» **WHAT THE TASK REQUIRES**: Once the pictures are set aside, reproduce the remaining data exactly.

» **MATERIAL SHOWN**:
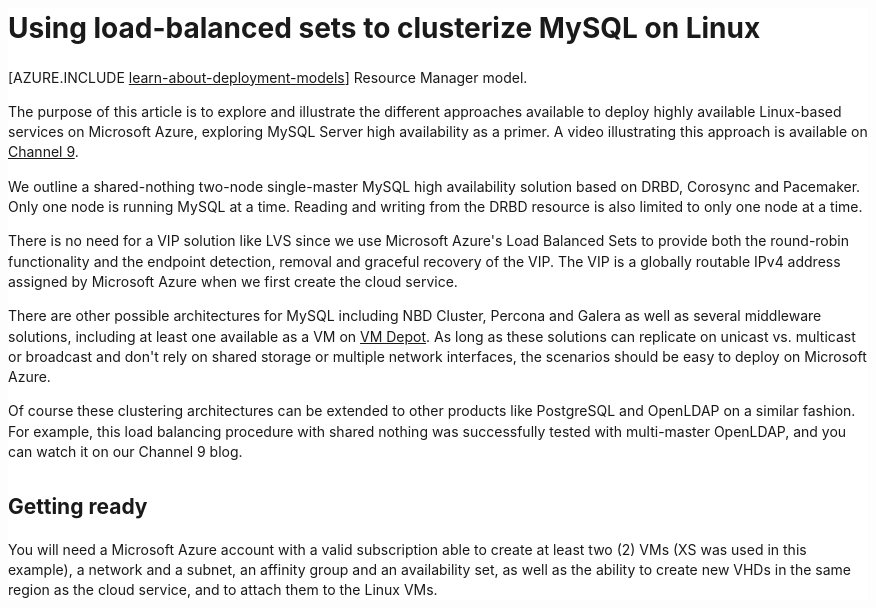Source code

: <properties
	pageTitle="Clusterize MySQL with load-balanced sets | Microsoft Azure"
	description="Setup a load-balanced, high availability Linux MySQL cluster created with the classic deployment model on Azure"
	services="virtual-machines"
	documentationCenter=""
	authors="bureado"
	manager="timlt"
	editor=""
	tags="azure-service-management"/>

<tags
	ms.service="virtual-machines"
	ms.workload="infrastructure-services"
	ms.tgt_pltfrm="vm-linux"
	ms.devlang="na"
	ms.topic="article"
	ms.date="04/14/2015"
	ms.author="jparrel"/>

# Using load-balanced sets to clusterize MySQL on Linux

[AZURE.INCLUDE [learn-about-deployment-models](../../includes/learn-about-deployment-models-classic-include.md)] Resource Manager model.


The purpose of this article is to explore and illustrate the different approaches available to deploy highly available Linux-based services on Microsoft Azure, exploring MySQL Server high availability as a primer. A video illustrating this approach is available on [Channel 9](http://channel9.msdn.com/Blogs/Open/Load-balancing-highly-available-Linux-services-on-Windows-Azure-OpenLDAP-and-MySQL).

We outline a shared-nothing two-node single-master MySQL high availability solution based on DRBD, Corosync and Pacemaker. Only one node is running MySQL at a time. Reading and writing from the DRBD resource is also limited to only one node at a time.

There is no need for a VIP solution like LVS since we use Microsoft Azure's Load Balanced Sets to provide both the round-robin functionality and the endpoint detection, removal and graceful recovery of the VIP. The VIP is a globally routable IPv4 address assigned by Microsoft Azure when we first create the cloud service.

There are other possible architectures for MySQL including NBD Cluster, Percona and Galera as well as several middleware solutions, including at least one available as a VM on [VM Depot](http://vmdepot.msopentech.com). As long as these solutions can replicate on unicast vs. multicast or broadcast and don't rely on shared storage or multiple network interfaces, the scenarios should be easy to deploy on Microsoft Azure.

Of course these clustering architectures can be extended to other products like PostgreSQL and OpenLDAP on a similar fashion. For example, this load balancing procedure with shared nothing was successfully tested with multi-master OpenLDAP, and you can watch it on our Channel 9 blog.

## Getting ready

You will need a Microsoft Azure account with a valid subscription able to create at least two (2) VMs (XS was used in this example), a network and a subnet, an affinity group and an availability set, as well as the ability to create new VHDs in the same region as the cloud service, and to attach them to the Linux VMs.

» **EXERCISE RESULT**:
Source code

: <properties
	pageTitle="Clusterize MySQL with load-balanced sets | Microsoft Azure"
	description="Setup a load-balanced, high availability Linux MySQL cluster created with the classic deployment model on Azure"
	services="virtual-machines"
	documentationCenter=""
	authors="bureado"
	manager="timlt"
	editor=""
	tags="azure-service-management"/>

<tags
	ms.service="virtual-machines"
	ms.workload="infrastructure-services"
	ms.tgt_pltfrm="vm-linux"
	ms.devlang="na"
	ms.topic="article"
	ms.date="04/14/2015"
	ms.author="jparrel"/>

# Using load-balanced sets to clusterize MySQL on Linux

[AZURE.INCLUDE [learn-about-deployment-models](../../includes/learn-about-deployment-models-classic-include.md)] Resource Manager model.


The purpose of this article is to explore and illustrate the different approaches available to deploy highly available Linux-based services on Microsoft Azure, exploring MySQL Server high availability as a primer. A video illustrating this approach is available on [Channel 9](http://channel9.msdn.com/Blogs/Open/Load-balancing-highly-available-Linux-services-on-Windows-Azure-OpenLDAP-and-MySQL).

We outline a shared-nothing two-node single-master MySQL high availability solution based on DRBD, Corosync and Pacemaker. Only one node is running MySQL at a time. Reading and writing from the DRBD resource is also limited to only one node at a time.

There is no need for a VIP solution like LVS since we use Microsoft Azure's Load Balanced Sets to provide both the round-robin functionality and the endpoint detection, removal and graceful recovery of the VIP. The VIP is a globally routable IPv4 address assigned by Microsoft Azure when we first create the cloud service.

There are other possible architectures for MySQL including NBD Cluster, Percona and Galera as well as several middleware solutions, including at least one available as a VM on [VM Depot](http://vmdepot.msopentech.com). As long as these solutions can replicate on unicast vs. multicast or broadcast and don't rely on shared storage or multiple network interfaces, the scenarios should be easy to deploy on Microsoft Azure.

Of course these clustering architectures can be extended to other products like PostgreSQL and OpenLDAP on a similar fashion. For example, this load balancing procedure with shared nothing was successfully tested with multi-master OpenLDAP, and you can watch it on our Channel 9 blog.

## Getting ready

You will need a Microsoft Azure account with a valid subscription able to create at least two (2) VMs (XS was used in this example), a network and a subnet, an affinity group and an availability set, as well as the ability to create new VHDs in the same region as the cloud service, and to attach them to the Linux VMs.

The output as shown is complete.